I just came back from an amazing trip to Boulder, Colorado. It was a four day getaway that I’ve done several times before at about the same time each year. If you’ve been to Boulder, you know how stunning it can be with the “Flatirons” in your line of sight no matter where you are. I happened to go when a significant amount of snow had just fallen. It’s not like I haven’t seen snow before, but the entire time that I was there it FELT as if I hadn’t seen snow before. I love trees, and experiencing hundreds of huge gorgeous pines covered in white snow did more than take my breath away. I was moved, silent, and tearful. And it wasn’t just the trees.

The home I stayed in has three floors of stone, wood and glass. It’s spectacular, spacious and decorated in books: gorgeous, colorful, crisp, great smelling, real books. Thousands of them on shelves, in cases, in the library, the kitchen, the coffee table, stacked, spread out, and some simply lying open on the floor. It was marvelous. And as with the snow, it’s not like I haven’t seen books before, either. I have a few hundred in my home. But, it FELT as if I hadn’t seen books before. I had interest in so many re-reading phrases, copying down quotes, memorizing concepts, visualizing the characters in the novels I picked up. I was inspired, connected and present – wonderfully present.

Each of us carries our own unique blueprint. We are each divinely created. We are more than our bodies. We are more than our minds. We are more than our jobs. We each have those encounters that make us feel expansive, connected, peaceful, and alive. But, from an early age, we deafen to the sounds of our own personal joys. And, it’s THESE joys that bring us true happiness and give us the clues to our course in life.

The more yoga I take, the more I am learning to operate with the flow of life. I bet you, like me, are mostly programmed to see the suffering and make attempts to understand and remove that which causes discomfort. While this is not wrong or even bad, what if instead our attention landed on these unusual epiphanies that make us feel delightfully alive (like snow on trees and hardcover books). What if we asked instead, “what is the gift in this?” when we face an unpleasant experience. Our perception shifts to one of being intrigued and trusting in the process. We are hard wired to separate our “problems” from the goodness going on in our lives. But if we have the ability to see that ALL of it is the process of life itself, we can move with a continuous flow that picks up first our innermost desires and finds fascination and interest from participating in any situation. As stated in The Tao of Personal leadership: “Flow requires us to transcend our inner blocks, built up by years of hurt and disappointment, to overcome our fear of failure and the nagging self-doubts that prevent us from reaching out to life.”

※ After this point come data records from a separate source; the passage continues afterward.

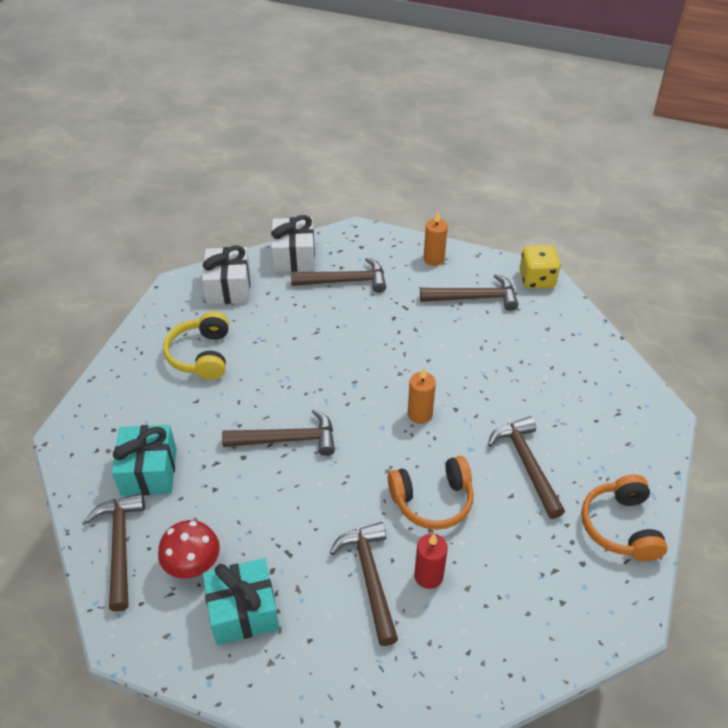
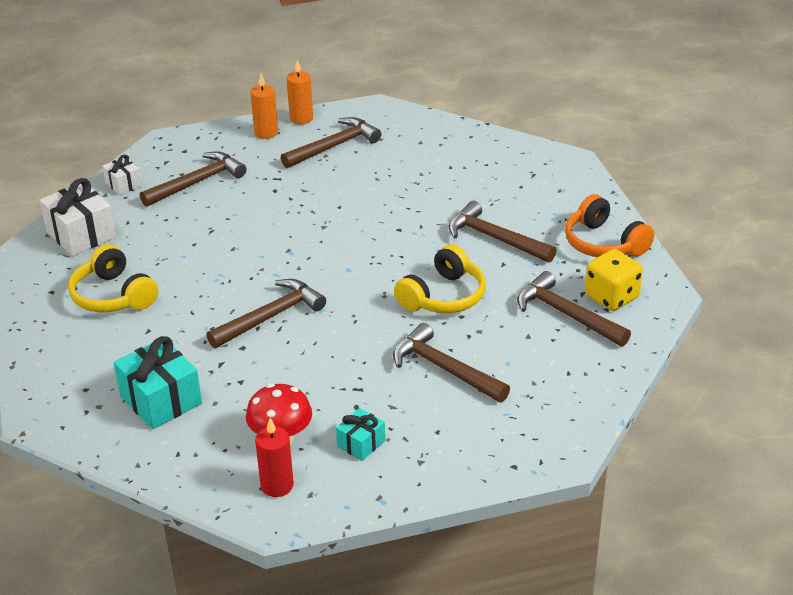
camera: 35 degrees left, 10 degrees down
brown hammer [85,494,145,612] -> brown hammer moved to [517,271,631,346]
turquoise gift [203,558,279,645] -> turquoise gift [336,408,385,461], size x0.55
white gift [271,215,315,272] -> white gift [102,155,142,195], size x0.55
orange headphones [388,456,474,530] -> yellow headphones [394,244,486,313]
orange candle [408,368,436,424] -> orange candle moved to [287,60,313,124]
red candle [414,533,448,589] -> red candle moved to [255,418,294,497]
yellow dice [519,245,561,289] -> yellow dice moved to [585,249,643,311]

That sounds good but is hard to do. Our yoga practice provides many opportunities for growth, and one of the most powerful and most useful is our intent to Center. Our ninety minute moving meditation is an ongoing day after day relaxation technique to quiet the mind. By our honest pursuit to direct our bodies into each posture, we minimize the wandering, unconscious mind. Our efforts to become more and more aware of our breath and movement calm unnecessary emotions. As stated in Messengers of the Light: “Being centered means your spirit is in alignment with your body. It means there is a balance: your head is not totally in the clouds in an avoidance of life, but neither are you completely grounded to the earth and overreacting to life situations: our energy is not scattered but synchronized.”

The Tao explains a bit differently: “Through detachment, we see the larger patterns. Through compassion, we perceive the particulars. Their source is the same.” I believe that most of us perceive the particulars in a given circumstance but where we lose balance or lose center is in forgetting that there are bigger pieces at work beyond what we can see. Centering requires equal parts of both. And when we center, we aren’t judging but responding wisely to any challenge, understanding from a higher level, able to see new solutions, and new possibilities. When we are not, we engage in a fight or flight response, we are emotional and there is little to no chance to hear the distinctive awakenings of our own soul.

“Like a samurai sword, our awareness can cut through layers of deception, clearing the way for new possibilities, but like the sword unless our consciousness is given daily attention, polished and renewed, it will lose its edge or rust away from neglect.” So says the Tao of Personal Leadership

Doing our practice every day over a long period of time will align the body and the mind and only then will we begin to reclaim our unique spirit. The yoga improves our health which improves our mind which sparks our soul. Our spirit awakens, operates, and continues to evolve with the flow of life. And our conscious patterns of thinking strive to be ONE with happiness. We move beyond the thoughts of suffering into a world filled with relationships to all things, to each other and even to snow covered trees and crisp great smelling books.